[INFORMATION SUPPLIED]

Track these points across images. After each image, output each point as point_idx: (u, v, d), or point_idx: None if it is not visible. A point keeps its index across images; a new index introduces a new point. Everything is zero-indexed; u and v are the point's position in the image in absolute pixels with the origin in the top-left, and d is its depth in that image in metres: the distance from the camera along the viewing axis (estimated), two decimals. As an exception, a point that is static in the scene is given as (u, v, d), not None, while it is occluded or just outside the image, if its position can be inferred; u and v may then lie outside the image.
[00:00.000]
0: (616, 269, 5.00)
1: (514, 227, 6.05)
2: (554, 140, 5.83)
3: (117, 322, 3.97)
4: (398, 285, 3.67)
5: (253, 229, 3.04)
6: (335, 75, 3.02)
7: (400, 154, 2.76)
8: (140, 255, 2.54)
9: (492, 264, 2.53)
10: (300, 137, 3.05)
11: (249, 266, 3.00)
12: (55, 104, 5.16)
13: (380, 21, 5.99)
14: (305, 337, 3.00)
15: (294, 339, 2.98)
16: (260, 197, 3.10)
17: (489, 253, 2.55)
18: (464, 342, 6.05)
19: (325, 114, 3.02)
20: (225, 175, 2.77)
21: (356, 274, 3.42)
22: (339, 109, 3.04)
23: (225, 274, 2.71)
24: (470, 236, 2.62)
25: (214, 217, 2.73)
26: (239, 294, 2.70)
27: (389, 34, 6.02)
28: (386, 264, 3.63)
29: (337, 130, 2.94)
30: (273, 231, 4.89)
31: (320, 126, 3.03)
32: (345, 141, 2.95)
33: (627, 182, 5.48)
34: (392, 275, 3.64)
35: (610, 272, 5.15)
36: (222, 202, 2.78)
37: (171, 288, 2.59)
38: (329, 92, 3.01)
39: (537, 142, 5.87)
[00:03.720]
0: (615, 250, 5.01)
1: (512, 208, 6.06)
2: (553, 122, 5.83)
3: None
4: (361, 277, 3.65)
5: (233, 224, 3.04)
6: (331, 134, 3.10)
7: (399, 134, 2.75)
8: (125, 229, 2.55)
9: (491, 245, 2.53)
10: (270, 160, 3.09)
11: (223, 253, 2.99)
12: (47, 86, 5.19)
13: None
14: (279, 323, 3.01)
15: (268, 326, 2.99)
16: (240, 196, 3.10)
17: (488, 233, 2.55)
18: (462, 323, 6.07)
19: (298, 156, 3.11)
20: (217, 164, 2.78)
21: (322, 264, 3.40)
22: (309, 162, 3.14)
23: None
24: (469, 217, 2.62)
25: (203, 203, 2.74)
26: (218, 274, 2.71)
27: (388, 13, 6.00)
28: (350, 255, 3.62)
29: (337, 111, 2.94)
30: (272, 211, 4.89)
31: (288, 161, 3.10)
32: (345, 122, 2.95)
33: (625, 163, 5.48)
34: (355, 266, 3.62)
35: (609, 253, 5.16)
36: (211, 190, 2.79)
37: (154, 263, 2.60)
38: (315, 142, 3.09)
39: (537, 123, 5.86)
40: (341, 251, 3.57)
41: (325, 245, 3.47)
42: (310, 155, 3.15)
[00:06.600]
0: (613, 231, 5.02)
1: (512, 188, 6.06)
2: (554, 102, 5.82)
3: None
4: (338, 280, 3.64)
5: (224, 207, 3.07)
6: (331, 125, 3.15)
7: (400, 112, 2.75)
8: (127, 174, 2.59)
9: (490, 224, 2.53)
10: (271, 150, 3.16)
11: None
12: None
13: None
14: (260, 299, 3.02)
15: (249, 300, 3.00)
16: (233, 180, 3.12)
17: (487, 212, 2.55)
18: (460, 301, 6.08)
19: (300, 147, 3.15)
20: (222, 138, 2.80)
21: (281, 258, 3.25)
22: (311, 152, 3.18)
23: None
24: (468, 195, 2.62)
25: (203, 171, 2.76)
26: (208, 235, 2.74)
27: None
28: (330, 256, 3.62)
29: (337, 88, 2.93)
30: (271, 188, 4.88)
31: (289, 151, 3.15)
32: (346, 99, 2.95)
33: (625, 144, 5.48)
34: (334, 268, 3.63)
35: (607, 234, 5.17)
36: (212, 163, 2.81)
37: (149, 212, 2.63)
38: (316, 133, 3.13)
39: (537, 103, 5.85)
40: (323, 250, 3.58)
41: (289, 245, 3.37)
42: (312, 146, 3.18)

[TASK GOAL]
Reproduce the listing above precisely.

[EXPECTED ANSWER]
Track these points across images. After each image, output each point as point_idx: (u, v, d), or point_idx: None if it is not visible. A point keeps its index across images; a new index introduces a new point. Everything is zero-indexed; u and v are the point's position in the image in absolute pixels with the origin in the top-left, and d is its depth in that image in metres: the distance from the camera along the viewing axis (estimated), two decimals. As an exception, a point that is static in the scene is given as (u, v, d), not None, while it is occluded or just outside the image, if its position can be inferred; u and v may then lie outside the image.
[00:00.000]
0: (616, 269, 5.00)
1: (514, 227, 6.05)
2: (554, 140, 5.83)
3: (117, 322, 3.97)
4: (398, 285, 3.67)
5: (253, 229, 3.04)
6: (335, 75, 3.02)
7: (400, 154, 2.76)
8: (140, 255, 2.54)
9: (492, 264, 2.53)
10: (300, 137, 3.05)
11: (249, 266, 3.00)
12: (55, 104, 5.16)
13: (380, 21, 5.99)
14: (305, 337, 3.00)
15: (294, 339, 2.98)
16: (260, 197, 3.10)
17: (489, 253, 2.55)
18: (464, 342, 6.05)
19: (325, 114, 3.02)
20: (225, 175, 2.77)
21: (356, 274, 3.42)
22: (339, 109, 3.04)
23: (225, 274, 2.71)
24: (470, 236, 2.62)
25: (214, 217, 2.73)
26: (239, 294, 2.70)
27: (389, 34, 6.02)
28: (386, 264, 3.63)
29: (337, 130, 2.94)
30: (273, 231, 4.89)
31: (320, 126, 3.03)
32: (345, 141, 2.95)
33: (627, 182, 5.48)
34: (392, 275, 3.64)
35: (610, 272, 5.15)
36: (222, 202, 2.78)
37: (171, 288, 2.59)
38: (329, 92, 3.01)
39: (537, 142, 5.87)
[00:03.720]
0: (615, 250, 5.01)
1: (512, 208, 6.06)
2: (553, 122, 5.83)
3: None
4: (361, 277, 3.65)
5: (233, 224, 3.04)
6: (331, 134, 3.10)
7: (399, 134, 2.75)
8: (125, 229, 2.55)
9: (491, 245, 2.53)
10: (270, 160, 3.09)
11: (223, 253, 2.99)
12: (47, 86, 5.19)
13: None
14: (279, 323, 3.01)
15: (268, 326, 2.99)
16: (240, 196, 3.10)
17: (488, 233, 2.55)
18: (462, 323, 6.07)
19: (298, 156, 3.11)
20: (217, 164, 2.78)
21: (322, 264, 3.40)
22: (309, 162, 3.14)
23: None
24: (469, 217, 2.62)
25: (203, 203, 2.74)
26: (218, 274, 2.71)
27: (388, 13, 6.00)
28: (350, 255, 3.62)
29: (337, 111, 2.94)
30: (272, 211, 4.89)
31: (288, 161, 3.10)
32: (345, 122, 2.95)
33: (625, 163, 5.48)
34: (355, 266, 3.62)
35: (609, 253, 5.16)
36: (211, 190, 2.79)
37: (154, 263, 2.60)
38: (315, 142, 3.09)
39: (537, 123, 5.86)
40: (341, 251, 3.57)
41: (325, 245, 3.47)
42: (310, 155, 3.15)
[00:06.600]
0: (613, 231, 5.02)
1: (512, 188, 6.06)
2: (554, 102, 5.82)
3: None
4: (338, 280, 3.64)
5: (224, 207, 3.07)
6: (331, 125, 3.15)
7: (400, 112, 2.75)
8: (127, 174, 2.59)
9: (490, 224, 2.53)
10: (271, 150, 3.16)
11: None
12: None
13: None
14: (260, 299, 3.02)
15: (249, 300, 3.00)
16: (233, 180, 3.12)
17: (487, 212, 2.55)
18: (460, 301, 6.08)
19: (300, 147, 3.15)
20: (222, 138, 2.80)
21: (281, 258, 3.25)
22: (311, 152, 3.18)
23: None
24: (468, 195, 2.62)
25: (203, 171, 2.76)
26: (208, 235, 2.74)
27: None
28: (330, 256, 3.62)
29: (337, 88, 2.93)
30: (271, 188, 4.88)
31: (289, 151, 3.15)
32: (346, 99, 2.95)
33: (625, 144, 5.48)
34: (334, 268, 3.63)
35: (607, 234, 5.17)
36: (212, 163, 2.81)
37: (149, 212, 2.63)
38: (316, 133, 3.13)
39: (537, 103, 5.85)
40: (323, 250, 3.58)
41: (289, 245, 3.37)
42: (312, 146, 3.18)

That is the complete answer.